Once the annuity matures, the owner of the annuity may take the annuity’s value as a lump sum or convert the annuity into a stream of periodic income payments. There are several major types of income options that may be selected when annuitizing an annuity.
Other Types of Annuity Payout Options
In addition to the period certain option, some popular options are life only, life with period certain, life with cash refund, and life with installment refund. Most insurance companies allow joint lives to be named for an annuity option, meaning that if one owner dies, then another person – usually a spouse – will be entitled to the same benefits as the original owner for the rest of their life. Common periods for a period certain annuity are 10, 15 or 20 years.
The life only option provides income payments for the owner’s life, regardless of how long they live. Upon the death of the owner(s), no further payments are due.

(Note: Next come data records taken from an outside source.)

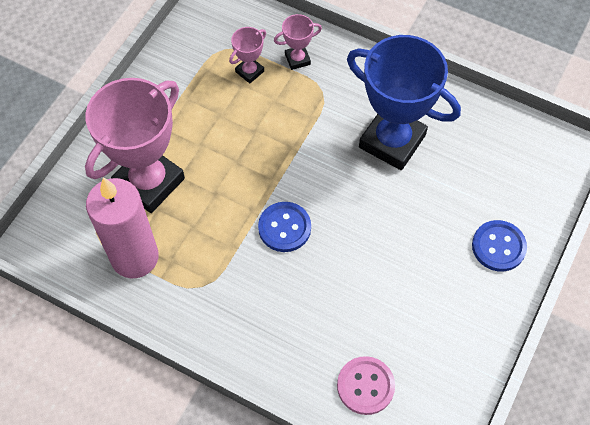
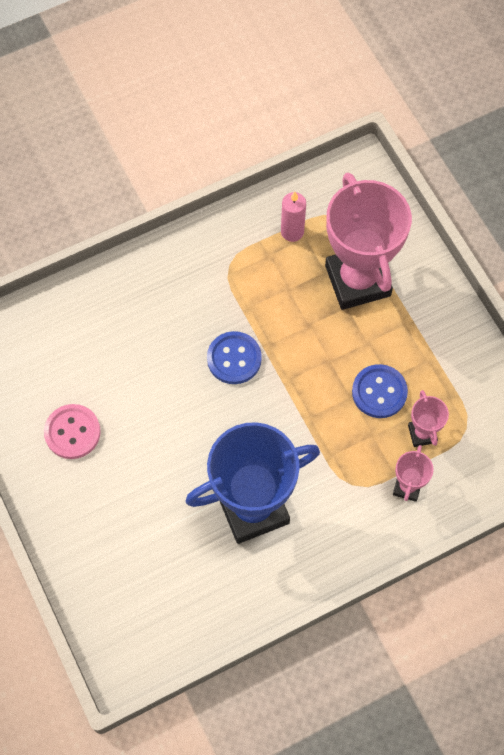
camera: 125 degrees right, 5 degrees up
pink candle [86,177,159,278] -> pink candle [281,192,306,242], size x0.50
pink button [337,356,395,415] -> pink button moved to [44,404,101,459]
blue button [472,220,527,272] -> blue button moved to [352,364,408,418]

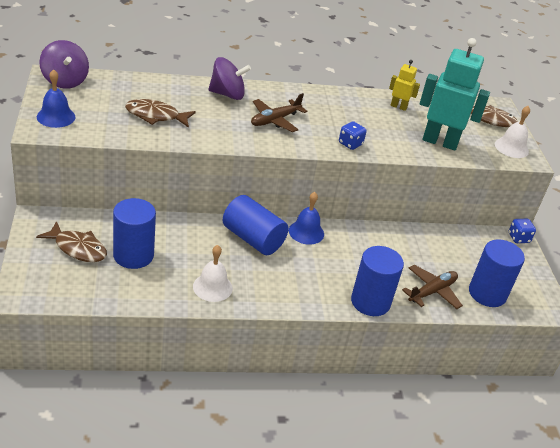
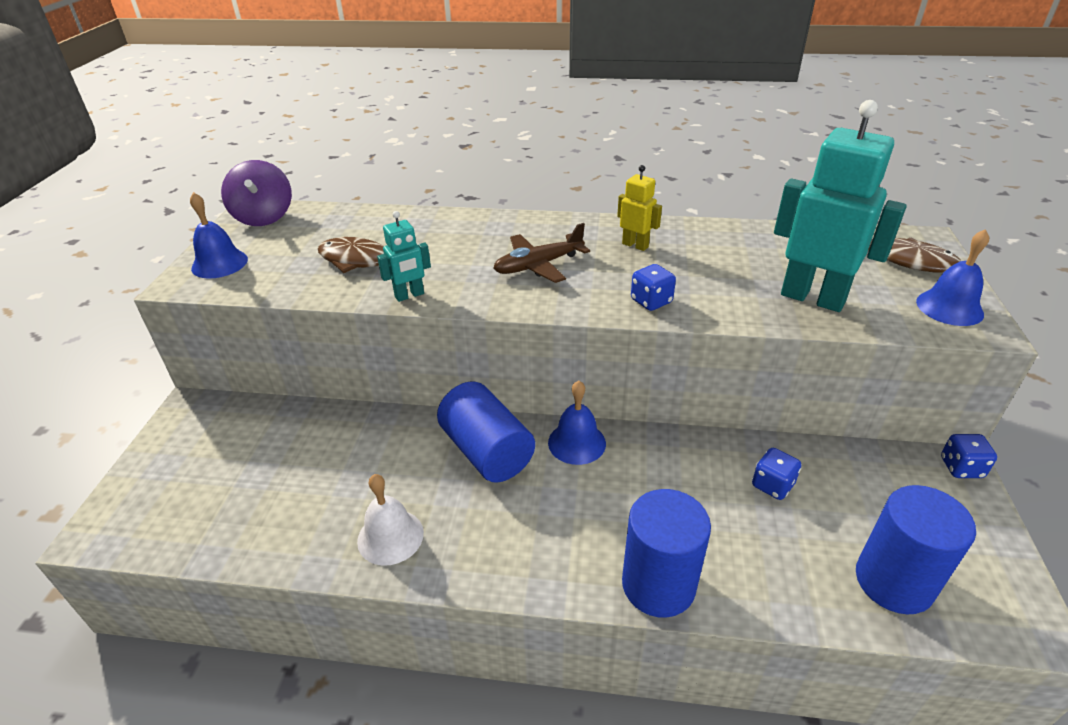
camera: 20 degrees right, 0 degrees up
brown fish [36,221,107,262] -> none
blue cylinder [113,198,156,269] -> none
purple spinning top [208,57,251,100] -> none
yellow robot [389,60,420,111] -> yellow robot moved to [617,165,662,251]
brown plane [402,265,463,309] -> none
white bell [495,106,530,158] -> blue bell [916,229,989,326]
none -> turquoise robot [377,211,431,302]
none -> blue dice [752,448,801,500]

Life with a period certain annuity works like a period certain option, but with more guarantees. If the owner outlives the certain period annuity, payments will continue for life. If the owner dies before the end of the certain period, then payments will be made to a named beneficiary until the end of the period.
The life with installment refund option guarantees payments for the owner’s life, but if they die before receiving an amount of payments equal to their original investment, then the payments will continue to a beneficiary until the owner has been made “whole”. Life with cash refund works the same way, but any money due to the beneficiary will be paid as a lump sum.
Pros and Cons of a Period Certain Annuity
Period certain annuities have advantages and disadvantages for retirement planning. The certainty of knowing for exactly how long income will be received can provide peace of mind and predictability. It can also be useful if you have financial obligations that you know will persist for a certain time – like a mortgage, for example.
On the other hand, it is entirely possible to outlive a period certain annuity. No one knows for certain when they will pass away, but for someone purchasing an annuity for lifetime income, an annuity option with a lifetime guarantee may be a more suitable option. Either that or consider a period certain annuity with a period that is longer than your expected remaining lifespan.